#### Task description:
Copy all of the records below verbatim.
START Data for this exercise
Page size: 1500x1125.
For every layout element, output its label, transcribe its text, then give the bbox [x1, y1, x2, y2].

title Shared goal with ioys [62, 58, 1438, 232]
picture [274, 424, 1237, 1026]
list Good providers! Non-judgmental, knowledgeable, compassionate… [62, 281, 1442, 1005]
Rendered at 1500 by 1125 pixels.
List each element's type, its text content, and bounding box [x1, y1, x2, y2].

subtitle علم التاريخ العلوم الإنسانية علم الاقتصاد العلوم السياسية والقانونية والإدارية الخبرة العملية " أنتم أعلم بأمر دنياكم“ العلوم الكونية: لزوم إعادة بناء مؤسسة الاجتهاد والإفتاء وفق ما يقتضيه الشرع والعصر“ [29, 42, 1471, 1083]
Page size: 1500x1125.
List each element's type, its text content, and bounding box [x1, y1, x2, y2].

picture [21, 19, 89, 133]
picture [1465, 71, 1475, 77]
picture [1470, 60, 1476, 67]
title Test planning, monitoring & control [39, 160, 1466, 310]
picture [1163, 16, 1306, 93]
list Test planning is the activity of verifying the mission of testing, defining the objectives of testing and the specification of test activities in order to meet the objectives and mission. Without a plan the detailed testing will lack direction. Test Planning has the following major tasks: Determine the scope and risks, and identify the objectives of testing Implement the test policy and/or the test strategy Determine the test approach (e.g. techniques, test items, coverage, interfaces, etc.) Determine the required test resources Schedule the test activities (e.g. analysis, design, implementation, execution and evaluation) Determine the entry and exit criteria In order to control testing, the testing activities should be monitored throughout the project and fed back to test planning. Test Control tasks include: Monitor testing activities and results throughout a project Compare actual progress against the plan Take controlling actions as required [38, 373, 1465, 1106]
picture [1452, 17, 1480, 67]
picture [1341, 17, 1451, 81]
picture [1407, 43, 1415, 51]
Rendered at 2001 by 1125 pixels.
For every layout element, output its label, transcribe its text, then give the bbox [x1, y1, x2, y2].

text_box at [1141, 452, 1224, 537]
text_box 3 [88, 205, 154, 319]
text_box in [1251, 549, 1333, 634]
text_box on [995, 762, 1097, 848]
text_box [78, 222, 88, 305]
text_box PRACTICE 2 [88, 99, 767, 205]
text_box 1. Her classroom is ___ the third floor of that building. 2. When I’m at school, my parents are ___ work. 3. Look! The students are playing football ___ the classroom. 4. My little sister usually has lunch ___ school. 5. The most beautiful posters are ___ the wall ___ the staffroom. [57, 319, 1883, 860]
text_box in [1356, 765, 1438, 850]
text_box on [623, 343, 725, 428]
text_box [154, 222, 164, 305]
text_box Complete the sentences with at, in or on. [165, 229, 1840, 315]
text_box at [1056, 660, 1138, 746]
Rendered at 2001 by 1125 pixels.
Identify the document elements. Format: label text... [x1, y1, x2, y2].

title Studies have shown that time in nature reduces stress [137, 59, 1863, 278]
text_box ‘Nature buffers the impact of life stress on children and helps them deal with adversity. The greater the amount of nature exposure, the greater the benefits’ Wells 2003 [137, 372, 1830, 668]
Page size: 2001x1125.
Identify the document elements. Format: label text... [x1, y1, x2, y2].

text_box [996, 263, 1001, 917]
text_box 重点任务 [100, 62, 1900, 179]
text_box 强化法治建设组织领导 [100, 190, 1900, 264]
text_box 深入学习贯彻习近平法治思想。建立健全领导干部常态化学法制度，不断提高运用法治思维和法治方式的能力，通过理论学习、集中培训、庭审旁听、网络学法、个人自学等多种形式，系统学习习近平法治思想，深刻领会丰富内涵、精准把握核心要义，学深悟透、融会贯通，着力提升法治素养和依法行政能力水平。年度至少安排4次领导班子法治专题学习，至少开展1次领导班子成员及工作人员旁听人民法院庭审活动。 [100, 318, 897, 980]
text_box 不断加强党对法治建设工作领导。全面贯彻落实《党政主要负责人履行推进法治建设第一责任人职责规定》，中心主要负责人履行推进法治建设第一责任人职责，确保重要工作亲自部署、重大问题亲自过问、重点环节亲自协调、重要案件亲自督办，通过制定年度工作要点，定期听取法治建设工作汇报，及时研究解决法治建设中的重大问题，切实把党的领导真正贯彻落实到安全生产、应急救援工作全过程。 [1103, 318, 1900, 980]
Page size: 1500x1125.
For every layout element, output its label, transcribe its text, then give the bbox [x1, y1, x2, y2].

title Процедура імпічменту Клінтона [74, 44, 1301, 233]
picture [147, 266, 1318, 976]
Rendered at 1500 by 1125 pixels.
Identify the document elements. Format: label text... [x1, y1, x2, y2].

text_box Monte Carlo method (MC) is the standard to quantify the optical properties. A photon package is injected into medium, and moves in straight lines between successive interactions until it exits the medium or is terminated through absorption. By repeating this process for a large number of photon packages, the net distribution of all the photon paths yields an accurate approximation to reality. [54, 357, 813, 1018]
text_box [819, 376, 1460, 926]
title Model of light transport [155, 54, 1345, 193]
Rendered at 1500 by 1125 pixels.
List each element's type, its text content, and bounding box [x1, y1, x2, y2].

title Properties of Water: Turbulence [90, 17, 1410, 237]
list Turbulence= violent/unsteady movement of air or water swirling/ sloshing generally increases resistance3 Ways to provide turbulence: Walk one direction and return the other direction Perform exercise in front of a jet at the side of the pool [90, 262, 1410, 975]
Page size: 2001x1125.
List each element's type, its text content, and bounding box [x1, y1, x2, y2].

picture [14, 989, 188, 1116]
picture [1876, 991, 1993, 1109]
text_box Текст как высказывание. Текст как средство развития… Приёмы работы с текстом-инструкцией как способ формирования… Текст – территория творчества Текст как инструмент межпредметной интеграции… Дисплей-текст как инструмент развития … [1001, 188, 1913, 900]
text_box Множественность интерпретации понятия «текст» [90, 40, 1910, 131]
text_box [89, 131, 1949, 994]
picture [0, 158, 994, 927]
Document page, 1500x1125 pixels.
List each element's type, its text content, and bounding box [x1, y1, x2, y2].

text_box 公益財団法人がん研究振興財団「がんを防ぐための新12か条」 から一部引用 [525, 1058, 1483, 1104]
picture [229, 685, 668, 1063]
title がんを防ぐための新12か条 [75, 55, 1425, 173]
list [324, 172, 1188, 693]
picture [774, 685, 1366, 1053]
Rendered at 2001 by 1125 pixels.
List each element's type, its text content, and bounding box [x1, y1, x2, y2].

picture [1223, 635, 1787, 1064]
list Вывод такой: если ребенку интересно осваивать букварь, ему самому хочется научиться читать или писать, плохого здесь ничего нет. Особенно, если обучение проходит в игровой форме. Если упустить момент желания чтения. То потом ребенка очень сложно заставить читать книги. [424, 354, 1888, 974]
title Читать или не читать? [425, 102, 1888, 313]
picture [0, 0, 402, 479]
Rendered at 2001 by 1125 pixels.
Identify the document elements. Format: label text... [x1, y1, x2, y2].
END Data for this exercise
#### Answer box:
Page size: 1500x1125.
For every layout element, output its label, transcribe its text, then give the bbox [x1, y1, x2, y2].

title Shared goal with ioys [62, 58, 1438, 232]
picture [274, 424, 1237, 1026]
list Good providers! Non-judgmental, knowledgeable, compassionate… [62, 281, 1442, 1005]
Rendered at 1500 by 1125 pixels.
List each element's type, its text content, and bounding box [x1, y1, x2, y2].

subtitle علم التاريخ العلوم الإنسانية علم الاقتصاد العلوم السياسية والقانونية والإدارية الخبرة العملية " أنتم أعلم بأمر دنياكم“ العلوم الكونية: لزوم إعادة بناء مؤسسة الاجتهاد والإفتاء وفق ما يقتضيه الشرع والعصر“ [29, 42, 1471, 1083]
Page size: 1500x1125.
List each element's type, its text content, and bounding box [x1, y1, x2, y2].

picture [21, 19, 89, 133]
picture [1465, 71, 1475, 77]
picture [1470, 60, 1476, 67]
title Test planning, monitoring & control [39, 160, 1466, 310]
picture [1163, 16, 1306, 93]
list Test planning is the activity of verifying the mission of testing, defining the objectives of testing and the specification of test activities in order to meet the objectives and mission. Without a plan the detailed testing will lack direction. Test Planning has the following major tasks: Determine the scope and risks, and identify the objectives of testing Implement the test policy and/or the test strategy Determine the test approach (e.g. techniques, test items, coverage, interfaces, etc.) Determine the required test resources Schedule the test activities (e.g. analysis, design, implementation, execution and evaluation) Determine the entry and exit criteria In order to control testing, the testing activities should be monitored throughout the project and fed back to test planning. Test Control tasks include: Monitor testing activities and results throughout a project Compare actual progress against the plan Take controlling actions as required [38, 373, 1465, 1106]
picture [1452, 17, 1480, 67]
picture [1341, 17, 1451, 81]
picture [1407, 43, 1415, 51]
Rendered at 2001 by 1125 pixels.
For every layout element, output its label, transcribe its text, then give the bbox [x1, y1, x2, y2].

text_box at [1141, 452, 1224, 537]
text_box 3 [88, 205, 154, 319]
text_box in [1251, 549, 1333, 634]
text_box on [995, 762, 1097, 848]
text_box [78, 222, 88, 305]
text_box PRACTICE 2 [88, 99, 767, 205]
text_box 1. Her classroom is ___ the third floor of that building. 2. When I’m at school, my parents are ___ work. 3. Look! The students are playing football ___ the classroom. 4. My little sister usually has lunch ___ school. 5. The most beautiful posters are ___ the wall ___ the staffroom. [57, 319, 1883, 860]
text_box in [1356, 765, 1438, 850]
text_box on [623, 343, 725, 428]
text_box [154, 222, 164, 305]
text_box Complete the sentences with at, in or on. [165, 229, 1840, 315]
text_box at [1056, 660, 1138, 746]
Rendered at 2001 by 1125 pixels.
Identify the document elements. Format: label text... [x1, y1, x2, y2].

title Studies have shown that time in nature reduces stress [137, 59, 1863, 278]
text_box ‘Nature buffers the impact of life stress on children and helps them deal with adversity. The greater the amount of nature exposure, the greater the benefits’ Wells 2003 [137, 372, 1830, 668]
Page size: 2001x1125.
Identify the document elements. Format: label text... [x1, y1, x2, y2].

text_box [996, 263, 1001, 917]
text_box 重点任务 [100, 62, 1900, 179]
text_box 强化法治建设组织领导 [100, 190, 1900, 264]
text_box 深入学习贯彻习近平法治思想。建立健全领导干部常态化学法制度，不断提高运用法治思维和法治方式的能力，通过理论学习、集中培训、庭审旁听、网络学法、个人自学等多种形式，系统学习习近平法治思想，深刻领会丰富内涵、精准把握核心要义，学深悟透、融会贯通，着力提升法治素养和依法行政能力水平。年度至少安排4次领导班子法治专题学习，至少开展1次领导班子成员及工作人员旁听人民法院庭审活动。 [100, 318, 897, 980]
text_box 不断加强党对法治建设工作领导。全面贯彻落实《党政主要负责人履行推进法治建设第一责任人职责规定》，中心主要负责人履行推进法治建设第一责任人职责，确保重要工作亲自部署、重大问题亲自过问、重点环节亲自协调、重要案件亲自督办，通过制定年度工作要点，定期听取法治建设工作汇报，及时研究解决法治建设中的重大问题，切实把党的领导真正贯彻落实到安全生产、应急救援工作全过程。 [1103, 318, 1900, 980]
Page size: 1500x1125.
For every layout element, output its label, transcribe its text, then give the bbox [x1, y1, x2, y2].

title Процедура імпічменту Клінтона [74, 44, 1301, 233]
picture [147, 266, 1318, 976]
Rendered at 1500 by 1125 pixels.
Identify the document elements. Format: label text... [x1, y1, x2, y2].

text_box Monte Carlo method (MC) is the standard to quantify the optical properties. A photon package is injected into medium, and moves in straight lines between successive interactions until it exits the medium or is terminated through absorption. By repeating this process for a large number of photon packages, the net distribution of all the photon paths yields an accurate approximation to reality. [54, 357, 813, 1018]
text_box [819, 376, 1460, 926]
title Model of light transport [155, 54, 1345, 193]
Rendered at 1500 by 1125 pixels.
List each element's type, its text content, and bounding box [x1, y1, x2, y2].

title Properties of Water: Turbulence [90, 17, 1410, 237]
list Turbulence= violent/unsteady movement of air or water swirling/ sloshing generally increases resistance3 Ways to provide turbulence: Walk one direction and return the other direction Perform exercise in front of a jet at the side of the pool [90, 262, 1410, 975]
Page size: 2001x1125.
List each element's type, its text content, and bounding box [x1, y1, x2, y2].

picture [14, 989, 188, 1116]
picture [1876, 991, 1993, 1109]
text_box Текст как высказывание. Текст как средство развития… Приёмы работы с текстом-инструкцией как способ формирования… Текст – территория творчества Текст как инструмент межпредметной интеграции… Дисплей-текст как инструмент развития … [1001, 188, 1913, 900]
text_box Множественность интерпретации понятия «текст» [90, 40, 1910, 131]
text_box [89, 131, 1949, 994]
picture [0, 158, 994, 927]
Document page, 1500x1125 pixels.
List each element's type, its text content, and bounding box [x1, y1, x2, y2].

text_box 公益財団法人がん研究振興財団「がんを防ぐための新12か条」 から一部引用 [525, 1058, 1483, 1104]
picture [229, 685, 668, 1063]
title がんを防ぐための新12か条 [75, 55, 1425, 173]
list [324, 172, 1188, 693]
picture [774, 685, 1366, 1053]
Rendered at 2001 by 1125 pixels.
List each element's type, its text content, and bounding box [x1, y1, x2, y2].

picture [1223, 635, 1787, 1064]
list Вывод такой: если ребенку интересно осваивать букварь, ему самому хочется научиться читать или писать, плохого здесь ничего нет. Особенно, если обучение проходит в игровой форме. Если упустить момент желания чтения. То потом ребенка очень сложно заставить читать книги. [424, 354, 1888, 974]
title Читать или не читать? [425, 102, 1888, 313]
picture [0, 0, 402, 479]
Rendered at 2001 by 1125 pixels.
Identify the document elements. Format: label text... [x1, y1, x2, y2].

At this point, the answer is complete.